In the 1960s, Medicare was introduced to rectify the fourth problem (health care for the elderly). The FICA tax was increased in order to pay for this expense.
In December 2010, as part of the legislation that extended the Bush tax cuts (called the Tax Relief, Unemployment Insurance Reauthorization, and Job Creation Act of 2010, the government negotiated a temporary, one-year reduction in the FICA payroll tax. In February 2012, the tax cut was extended for another year.
File: Historical Payroll Tax Rates.jpg -- From Wikipedia, Creative Commons
Hey, Did Inflation suddenly stop in the 1990's -- especially inflation on Health Care?

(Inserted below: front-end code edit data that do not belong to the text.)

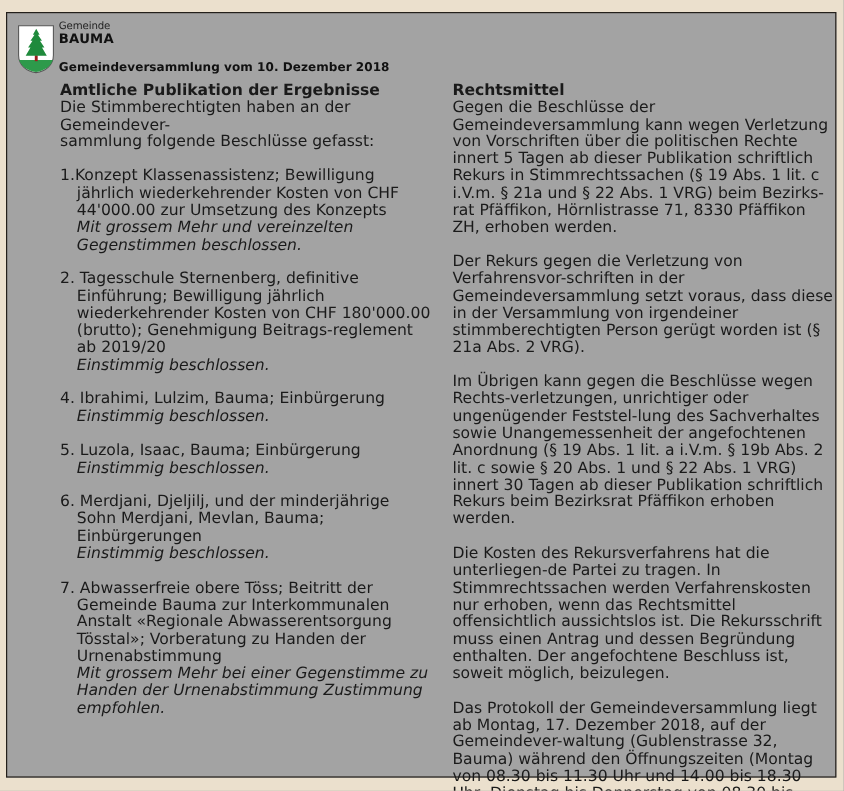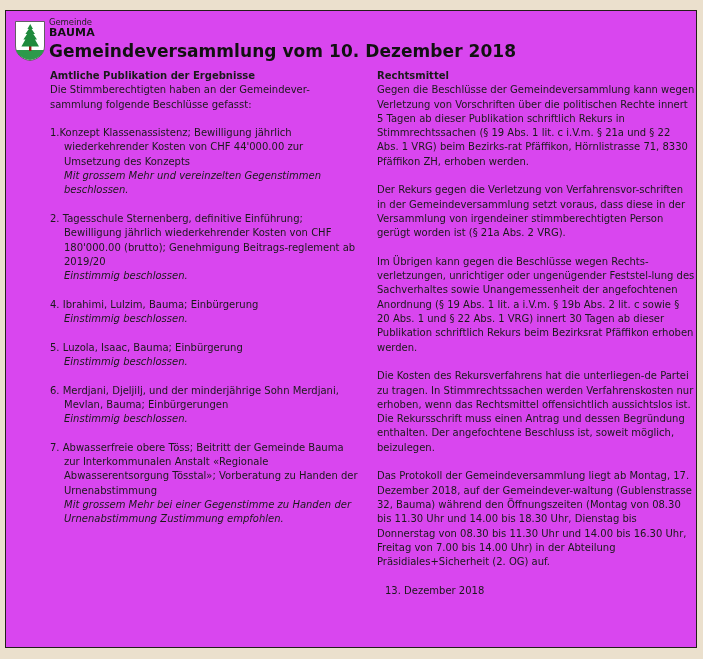--- a/index.html
+++ b/index.html
@@ -14,21 +14,21 @@
     overflow: hidden;
     font-family: "DejaVu Sans", sans-serif;
     color: #1a1a1a;
   }
   .notice {
     position: absolute;
     left: 5px;
     top: 10px;
     width: 692px;
     height: 638px;
-    background: #d946ef;
+    background: #a3a3a3;
     border: 1px solid #231f1a;
     box-sizing: border-box;
   }
   .crest {
     position: absolute;
     left: 8px;
     top: 9px;
     width: 32px;
     height: 42px;
   }
@@ -46,30 +46,30 @@
   .brand-big {
     font-size: 11px;
     font-weight: bold;
     color: #111;
     margin-top: 0px;
     letter-spacing: 0.2px;
   }
   .headline {
     position: absolute;
     left: 43px;
-    top: 30px;
-    font-size: 17px;
+    top: 40px;
+    font-size: 10px;
     font-weight: bold;
     color: #111;
     letter-spacing: 0.05px;
   }
   .col {
     position: absolute;
     top: 58px;
-    font-size: 10px;
+    font-size: 13px;
     line-height: 14.3px;
     color: #1a1a1a;
   }
   .col-left { left: 44px; width: 310px; }
   .col-right { left: 371px; width: 318px; }
   .section-title {
     font-weight: bold;
   }
   .para {
     margin: 0 0 14.3px 0;

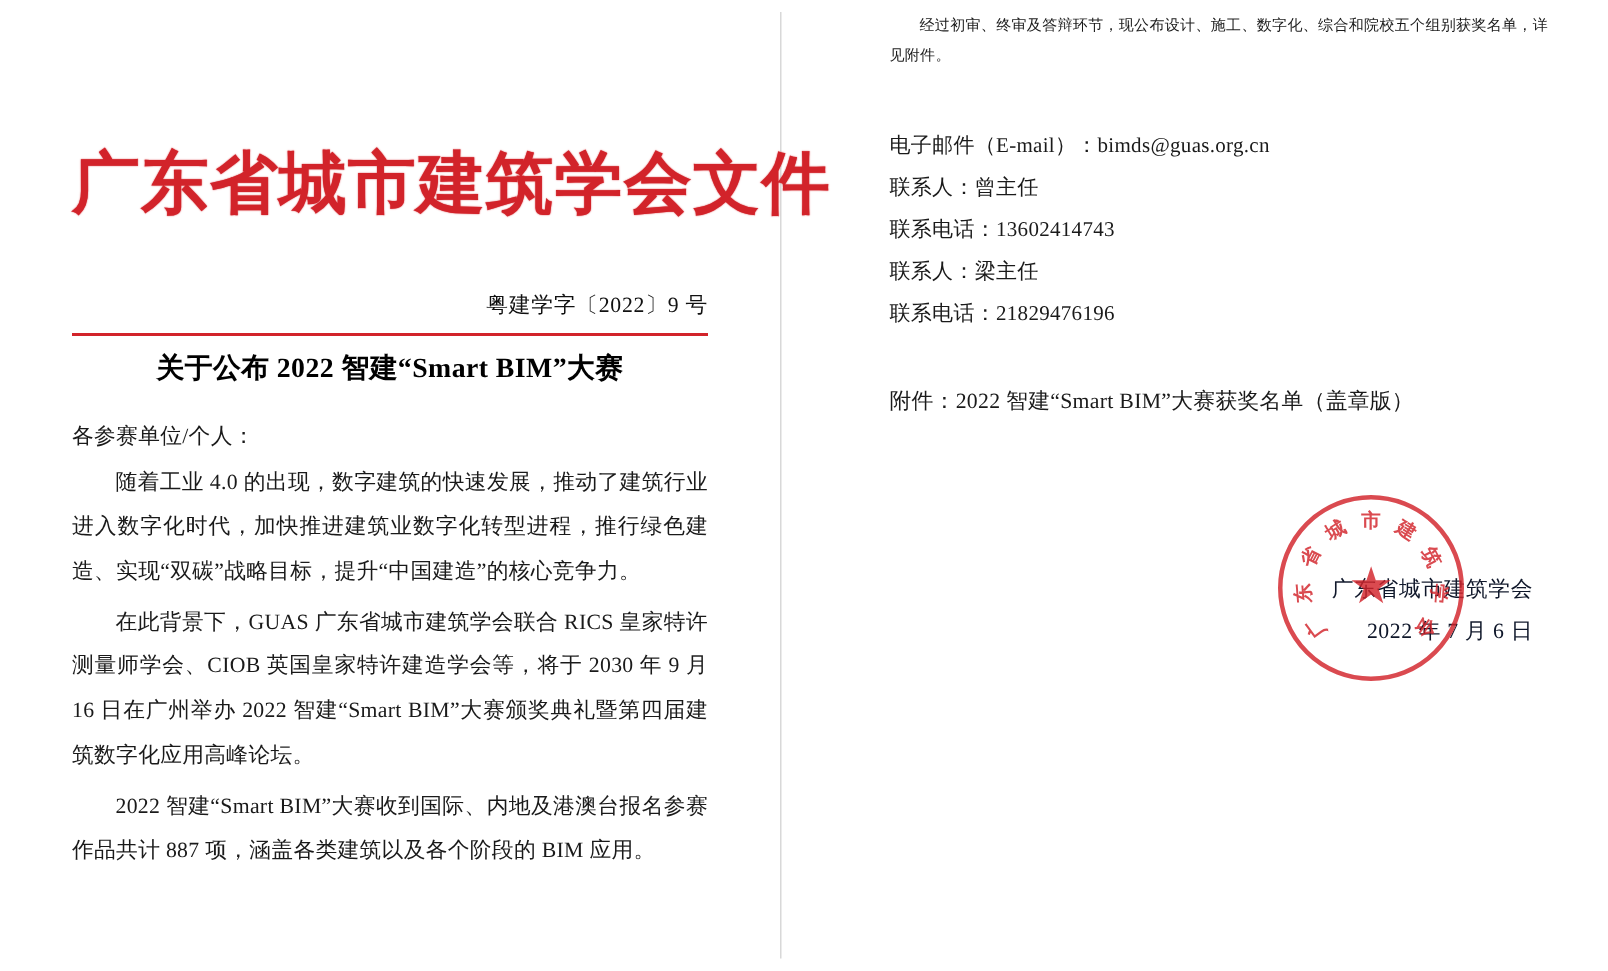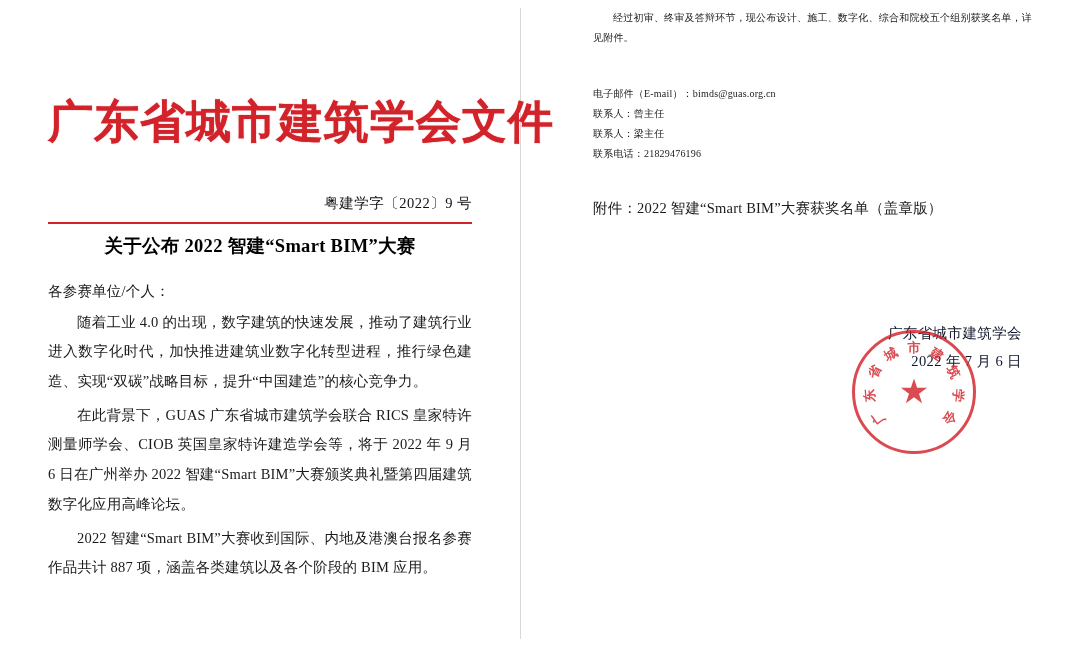--- a/index.html
+++ b/index.html
@@ -97,21 +97,21 @@
     text-align: justify;
     letter-spacing: 0.2px;
   }
   .r-first {
     margin-top: 8px;
   }
   .contact-block {
     margin-top: 36px;
   }
   .contact-line {
-    font-size: 10px;
+    font-size: 14px;
     line-height: 2.0;
     letter-spacing: 0.2px;
   }
   .attach-line {
     margin-top: 30px;
     font-size: 14.5px;
     line-height: 2.0;
     letter-spacing: 0.2px;
   }
   .sign-block {
@@ -187,34 +187,35 @@
     <div class="redrule"></div>
 
     <div class="doc-title">
       <div>关于公布 2022 智建“Smart BIM”大赛</div>
     </div>
 
     <div class="salutation">各参赛单位/个人：</div>
 
     <div class="body-para">随着工业 4.0 的出现，数字建筑的快速发展，推动了建筑行业进入数字化时代，加快推进建筑业数字化转型进程，推行绿色建造、实现“双碳”战略目标，提升“中国建造”的核心竞争力。</div>
 
-    <div class="body-para">在此背景下，GUAS 广东省城市建筑学会联合 RICS 皇家特许测量师学会、CIOB 英国皇家特许建造学会等，将于 2022 年 9 月 6 日在广州举办 2022 智建“Smart BIM”大赛颁奖典礼暨第四届建筑数字化应用高峰论坛。</div>
+    <div class="body-para">在此背景下，GUAS 广东省城市建筑学会联合 RICS 皇家特许测量师学会、CIOB 英国皇家特许建造学会等，将于 2030 年 9 月 16 日在广州举办 2022 智建“Smart BIM”大赛颁奖典礼暨第四届建筑数字化应用高峰论坛。</div>
 
     <div class="body-para">2022 智建“Smart BIM”大赛收到国际、内地及港澳台报名参赛作品共计 887 项，涵盖各类建筑以及各个阶段的 BIM 应用。</div>
   </div>
 
   <div class="col-divider"></div>
 
   <div class="col col-right">
 
     <div class="r-para r-first">经过初审、终审及答辩环节，现公布设计、施工、数字化、综合和院校五个组别获奖名单，详见附件。</div>
 
     <div class="contact-block">
       <div class="contact-line">电子邮件（E-mail）：bimds@guas.org.cn</div>
       <div class="contact-line">联系人：曾主任</div>
+      <div class="contact-line">联系电话：13602414743</div>
       <div class="contact-line">联系人：梁主任</div>
       <div class="contact-line">联系电话：21829476196</div>
     </div>
 
     <div class="attach-line">附件：2022 智建“Smart BIM”大赛获奖名单（盖章版）</div>
 
     <div class="sign-block">
       <div class="sign-org">广东省城市建筑学会</div>
       <div class="sign-date">2022 年 7 月 6 日</div>
     </div>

File: Share of Federal Revenue from Different Tax Sources (Individual, Payroll, and Corporate) 1950 - 2010.gif -- From Wikipedia, Creative Commons
Say, Did Corporations finally abandoned their responsibility to Society -- even though they profit from Societal services on an on-going basis?
File: Effective Payroll Tax rate for Different Income Percentiles (2010).gif -- From Wikipedia, Creative Commons
Question, What about those purple bars at the right side of the chart -- shouldn't they be taller? ... I would hazard a guess, that those income groups can afford it! (especially if us "worker bees" can.)
If we (the societal "we") don't start taking an active interest in the FICA tax applicability as a means for paying for cost increases (especially in Medicare) -- then they (as in the Tax-hating ideological "they") will end up breaking this "historic" Societal Deal our Nation once made with its with workers ... "as something that we can just no longer afford."
Because the rally cry of those who hate "big government taxes" is to return us to a time when:
"You're on your own. ... Better learn to swim, or else you'll sink like a stone."C'est la vie ... Caveat emptor ... Qu'ils mangent de la brioche;
aka. Let them eat cake. The Lake's not that deep.
Grab an Oar ... Or be handed the Anchor.
It's OUR Societal Future, in their dismantle-government cross-winds.